Dataset records:
▬▬▬

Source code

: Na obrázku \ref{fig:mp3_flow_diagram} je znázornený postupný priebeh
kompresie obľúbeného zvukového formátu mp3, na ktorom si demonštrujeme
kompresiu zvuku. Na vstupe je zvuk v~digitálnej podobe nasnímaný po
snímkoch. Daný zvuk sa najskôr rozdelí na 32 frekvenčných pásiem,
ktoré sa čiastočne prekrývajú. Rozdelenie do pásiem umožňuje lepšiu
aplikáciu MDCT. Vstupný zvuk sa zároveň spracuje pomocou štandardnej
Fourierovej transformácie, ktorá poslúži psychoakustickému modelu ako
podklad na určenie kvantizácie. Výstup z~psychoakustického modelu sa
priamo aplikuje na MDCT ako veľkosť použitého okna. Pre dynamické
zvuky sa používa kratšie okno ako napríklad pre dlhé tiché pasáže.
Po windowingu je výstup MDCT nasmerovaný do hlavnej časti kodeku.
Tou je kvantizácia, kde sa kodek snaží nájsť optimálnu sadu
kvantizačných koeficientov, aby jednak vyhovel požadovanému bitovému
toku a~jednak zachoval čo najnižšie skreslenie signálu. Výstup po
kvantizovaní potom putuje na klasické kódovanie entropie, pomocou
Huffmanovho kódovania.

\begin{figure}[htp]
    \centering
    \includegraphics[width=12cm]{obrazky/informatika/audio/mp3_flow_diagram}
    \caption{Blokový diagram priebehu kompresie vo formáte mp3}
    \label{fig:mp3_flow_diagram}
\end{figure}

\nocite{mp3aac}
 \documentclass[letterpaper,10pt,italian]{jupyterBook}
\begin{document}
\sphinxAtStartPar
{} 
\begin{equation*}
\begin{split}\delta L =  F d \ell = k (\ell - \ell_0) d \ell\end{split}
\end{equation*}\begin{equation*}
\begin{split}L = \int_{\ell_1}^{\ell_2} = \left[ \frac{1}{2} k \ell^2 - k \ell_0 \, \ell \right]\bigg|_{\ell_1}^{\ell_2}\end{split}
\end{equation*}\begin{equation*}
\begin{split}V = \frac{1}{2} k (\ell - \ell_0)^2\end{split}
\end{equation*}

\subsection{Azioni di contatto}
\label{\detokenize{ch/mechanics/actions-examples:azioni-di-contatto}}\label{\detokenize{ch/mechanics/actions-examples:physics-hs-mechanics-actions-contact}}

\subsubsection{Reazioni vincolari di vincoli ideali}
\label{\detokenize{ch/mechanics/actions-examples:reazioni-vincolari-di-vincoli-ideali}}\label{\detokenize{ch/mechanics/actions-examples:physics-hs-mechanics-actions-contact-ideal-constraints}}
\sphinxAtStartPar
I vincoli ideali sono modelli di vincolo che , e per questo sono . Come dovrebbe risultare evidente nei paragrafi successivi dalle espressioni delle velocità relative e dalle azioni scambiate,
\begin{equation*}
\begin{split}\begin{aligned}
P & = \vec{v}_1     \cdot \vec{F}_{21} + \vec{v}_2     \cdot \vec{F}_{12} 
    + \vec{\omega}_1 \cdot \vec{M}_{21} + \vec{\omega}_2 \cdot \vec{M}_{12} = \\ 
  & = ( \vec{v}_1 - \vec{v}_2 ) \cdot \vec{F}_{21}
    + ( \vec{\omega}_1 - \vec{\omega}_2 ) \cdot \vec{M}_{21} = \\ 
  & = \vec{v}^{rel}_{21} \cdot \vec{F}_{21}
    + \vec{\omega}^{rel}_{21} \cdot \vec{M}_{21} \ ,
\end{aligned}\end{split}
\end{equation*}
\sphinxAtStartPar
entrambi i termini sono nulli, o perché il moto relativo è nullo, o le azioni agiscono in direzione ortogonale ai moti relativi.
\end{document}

▬▬▬

### WHAT THE EXERCISE ASKS
Exact duplication is required for the lines above, from the line that contains "kompresie obľúbeného zvukového" to the line that contains "ktoré sa čiastočne", inclusive; omit all others.

### ANSWER TO THIS TASK
kompresie obľúbeného zvukového formátu mp3, na ktorom si demonštrujeme
kompresiu zvuku. Na vstupe je zvuk v~digitálnej podobe nasnímaný po
snímkoch. Daný zvuk sa najskôr rozdelí na 32 frekvenčných pásiem,
ktoré sa čiastočne prekrývajú. Rozdelenie do pásiem umožňuje lepšiu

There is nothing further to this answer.